Льётся рассказ, и видит Завид будто воочию нелюдимого мужика, к которому отчего-то пристала птица. Идёт куда мужик, тут жаворонок с неба падёт, вокруг вьётся, в лицо метит. Тянет ведро из колодца — птица оттуда порхнёт. Снимет он холстину с корчаги либо крышку ларя подымет — и там птица. Неладное дело! Разговоры уж идут всякие. Колдун тот мужик или нет, а с жаворонком ничего поделать не может. В избе запираться стал.

Да принёс ему жаворонок на кровлю горящую лучину. Кровля затлела, полез мужик её тушить, а жаворонок опять налетел, да клюёт, да крыльями бьёт. Стал мужик отмахиваться, да оступился, наземь упал и убился.

— Погоди-ка, — сказал Завид, — как убился? Ты говорил, он в чём-то сознаться успел.

— Ах ты, — сказал, почёсывая в затылке, увлёкшийся Дарко. — Так ведь не сразу помер, значит. Лежал в избе да помирал, долго мучился, не шла к нему смерть, инда кровлю разбирать пришлось.
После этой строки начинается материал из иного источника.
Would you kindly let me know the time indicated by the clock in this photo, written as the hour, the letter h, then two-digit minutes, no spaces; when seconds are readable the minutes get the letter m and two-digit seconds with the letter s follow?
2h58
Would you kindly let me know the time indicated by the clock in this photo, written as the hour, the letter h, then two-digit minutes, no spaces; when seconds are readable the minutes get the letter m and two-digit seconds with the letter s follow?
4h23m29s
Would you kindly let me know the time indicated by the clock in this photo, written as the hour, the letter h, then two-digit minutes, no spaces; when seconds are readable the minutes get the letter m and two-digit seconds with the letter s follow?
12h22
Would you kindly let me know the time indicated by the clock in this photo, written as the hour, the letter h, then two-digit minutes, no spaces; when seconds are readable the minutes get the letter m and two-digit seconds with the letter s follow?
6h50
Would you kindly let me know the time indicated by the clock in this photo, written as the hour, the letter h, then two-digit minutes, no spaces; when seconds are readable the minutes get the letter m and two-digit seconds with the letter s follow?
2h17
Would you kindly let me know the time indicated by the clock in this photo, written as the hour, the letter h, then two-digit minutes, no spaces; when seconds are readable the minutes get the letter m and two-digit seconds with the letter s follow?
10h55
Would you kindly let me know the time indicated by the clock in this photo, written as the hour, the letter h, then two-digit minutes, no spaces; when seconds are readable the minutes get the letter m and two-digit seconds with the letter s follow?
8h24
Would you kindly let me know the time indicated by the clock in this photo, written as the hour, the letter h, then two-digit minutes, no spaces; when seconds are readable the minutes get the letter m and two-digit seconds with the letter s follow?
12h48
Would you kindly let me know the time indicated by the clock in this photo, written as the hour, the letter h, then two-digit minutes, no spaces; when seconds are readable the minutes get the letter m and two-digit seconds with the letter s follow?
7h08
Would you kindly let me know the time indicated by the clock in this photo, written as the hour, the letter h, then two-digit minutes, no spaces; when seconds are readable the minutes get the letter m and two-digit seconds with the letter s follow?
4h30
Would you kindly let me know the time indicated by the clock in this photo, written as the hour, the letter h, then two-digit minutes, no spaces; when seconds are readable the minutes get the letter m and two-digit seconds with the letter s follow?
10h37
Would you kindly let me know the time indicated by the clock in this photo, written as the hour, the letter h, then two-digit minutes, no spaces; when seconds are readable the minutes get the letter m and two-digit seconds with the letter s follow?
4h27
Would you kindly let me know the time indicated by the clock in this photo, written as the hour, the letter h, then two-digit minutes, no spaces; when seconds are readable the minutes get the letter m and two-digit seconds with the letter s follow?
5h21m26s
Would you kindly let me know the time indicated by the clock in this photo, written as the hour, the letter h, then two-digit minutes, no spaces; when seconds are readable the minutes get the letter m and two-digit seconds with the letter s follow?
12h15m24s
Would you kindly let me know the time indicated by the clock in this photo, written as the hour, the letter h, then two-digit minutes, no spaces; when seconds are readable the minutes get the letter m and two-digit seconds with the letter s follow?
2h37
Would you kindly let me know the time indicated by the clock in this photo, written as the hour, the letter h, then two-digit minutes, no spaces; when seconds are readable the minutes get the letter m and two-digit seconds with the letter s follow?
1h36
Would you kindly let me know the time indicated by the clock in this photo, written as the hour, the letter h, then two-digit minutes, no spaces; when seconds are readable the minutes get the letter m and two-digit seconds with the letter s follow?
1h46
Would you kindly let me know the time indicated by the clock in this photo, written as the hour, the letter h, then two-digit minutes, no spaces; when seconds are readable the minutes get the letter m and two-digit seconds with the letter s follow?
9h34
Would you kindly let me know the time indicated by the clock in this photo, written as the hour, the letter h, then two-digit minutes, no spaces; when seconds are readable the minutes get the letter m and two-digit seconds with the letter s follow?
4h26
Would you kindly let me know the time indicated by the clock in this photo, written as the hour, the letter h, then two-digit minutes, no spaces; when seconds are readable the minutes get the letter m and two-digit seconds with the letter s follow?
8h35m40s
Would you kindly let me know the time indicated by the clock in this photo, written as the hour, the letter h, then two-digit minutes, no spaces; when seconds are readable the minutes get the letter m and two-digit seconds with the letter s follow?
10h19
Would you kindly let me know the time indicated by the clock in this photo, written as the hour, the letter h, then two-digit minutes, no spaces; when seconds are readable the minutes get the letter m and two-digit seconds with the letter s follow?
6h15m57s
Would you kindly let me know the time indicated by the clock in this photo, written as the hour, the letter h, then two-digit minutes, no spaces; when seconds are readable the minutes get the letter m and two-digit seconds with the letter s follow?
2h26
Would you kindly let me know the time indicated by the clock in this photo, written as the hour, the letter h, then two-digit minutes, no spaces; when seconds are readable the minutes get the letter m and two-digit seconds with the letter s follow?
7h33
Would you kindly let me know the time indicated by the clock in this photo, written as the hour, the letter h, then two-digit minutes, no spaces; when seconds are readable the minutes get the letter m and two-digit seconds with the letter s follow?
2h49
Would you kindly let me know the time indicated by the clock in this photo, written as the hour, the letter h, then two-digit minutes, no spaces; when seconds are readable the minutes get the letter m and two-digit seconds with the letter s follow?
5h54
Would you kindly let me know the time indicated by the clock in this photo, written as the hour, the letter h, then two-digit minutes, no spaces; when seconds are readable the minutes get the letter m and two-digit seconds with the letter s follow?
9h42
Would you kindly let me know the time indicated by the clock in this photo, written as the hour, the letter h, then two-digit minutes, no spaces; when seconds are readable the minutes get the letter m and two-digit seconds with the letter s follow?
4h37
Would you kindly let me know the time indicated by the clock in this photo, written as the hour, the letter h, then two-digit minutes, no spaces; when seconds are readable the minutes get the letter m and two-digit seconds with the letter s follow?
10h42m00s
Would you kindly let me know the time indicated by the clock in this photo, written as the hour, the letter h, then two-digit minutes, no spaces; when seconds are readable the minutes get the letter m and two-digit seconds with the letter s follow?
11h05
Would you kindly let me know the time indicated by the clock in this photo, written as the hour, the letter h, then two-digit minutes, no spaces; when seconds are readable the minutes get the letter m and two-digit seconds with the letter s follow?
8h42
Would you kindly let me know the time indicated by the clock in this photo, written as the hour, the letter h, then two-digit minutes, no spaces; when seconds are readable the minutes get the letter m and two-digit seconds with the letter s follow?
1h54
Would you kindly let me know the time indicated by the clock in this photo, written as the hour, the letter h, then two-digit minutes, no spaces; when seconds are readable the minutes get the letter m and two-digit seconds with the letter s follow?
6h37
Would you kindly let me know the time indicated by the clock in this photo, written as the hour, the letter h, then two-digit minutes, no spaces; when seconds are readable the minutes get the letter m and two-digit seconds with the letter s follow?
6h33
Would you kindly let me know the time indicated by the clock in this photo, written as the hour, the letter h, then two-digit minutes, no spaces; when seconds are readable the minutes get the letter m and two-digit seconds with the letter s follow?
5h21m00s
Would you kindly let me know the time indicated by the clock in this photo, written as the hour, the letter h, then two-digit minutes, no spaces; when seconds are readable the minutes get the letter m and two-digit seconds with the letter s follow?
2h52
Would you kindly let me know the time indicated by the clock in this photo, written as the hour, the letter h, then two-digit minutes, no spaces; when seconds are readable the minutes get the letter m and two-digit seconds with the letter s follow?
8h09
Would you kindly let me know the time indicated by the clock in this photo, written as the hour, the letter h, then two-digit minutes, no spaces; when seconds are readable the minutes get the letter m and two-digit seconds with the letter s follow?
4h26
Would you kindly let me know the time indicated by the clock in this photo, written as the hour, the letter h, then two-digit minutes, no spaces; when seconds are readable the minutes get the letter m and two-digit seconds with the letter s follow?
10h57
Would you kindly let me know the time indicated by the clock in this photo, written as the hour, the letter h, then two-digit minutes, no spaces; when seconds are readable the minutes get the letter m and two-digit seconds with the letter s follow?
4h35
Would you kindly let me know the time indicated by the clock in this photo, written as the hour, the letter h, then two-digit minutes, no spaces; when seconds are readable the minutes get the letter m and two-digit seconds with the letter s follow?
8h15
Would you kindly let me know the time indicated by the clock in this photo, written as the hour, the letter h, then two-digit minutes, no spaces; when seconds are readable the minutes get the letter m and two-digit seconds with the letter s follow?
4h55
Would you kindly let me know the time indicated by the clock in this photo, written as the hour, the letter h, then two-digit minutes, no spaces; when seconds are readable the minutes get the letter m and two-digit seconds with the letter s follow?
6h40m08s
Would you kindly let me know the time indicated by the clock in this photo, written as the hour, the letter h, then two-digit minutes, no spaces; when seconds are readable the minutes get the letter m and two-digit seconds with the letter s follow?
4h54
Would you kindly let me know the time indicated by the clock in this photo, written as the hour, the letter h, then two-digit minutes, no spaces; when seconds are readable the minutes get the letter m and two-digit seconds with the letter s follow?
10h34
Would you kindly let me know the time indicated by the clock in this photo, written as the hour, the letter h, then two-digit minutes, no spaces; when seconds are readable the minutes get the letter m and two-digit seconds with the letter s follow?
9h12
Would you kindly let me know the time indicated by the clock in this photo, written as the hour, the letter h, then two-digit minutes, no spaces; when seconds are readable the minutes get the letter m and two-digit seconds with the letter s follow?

Да сознался он, что однова сотворил совсем уж дурное дело — проклял мальчонку, потому как рубаха проклятого ему для чего-то надобна была. Сознался, тут и дух испустил. Схоронили его вниз лицом, с камнем во рту, подрезали пятки, завалили могилу камнями. Прилетел к ней жаворонок, запел, порхнул — и боле уж его не видали.

— Да зачем же ему рубаха? — удивлённо спросил Завид. — Что в ней за прок?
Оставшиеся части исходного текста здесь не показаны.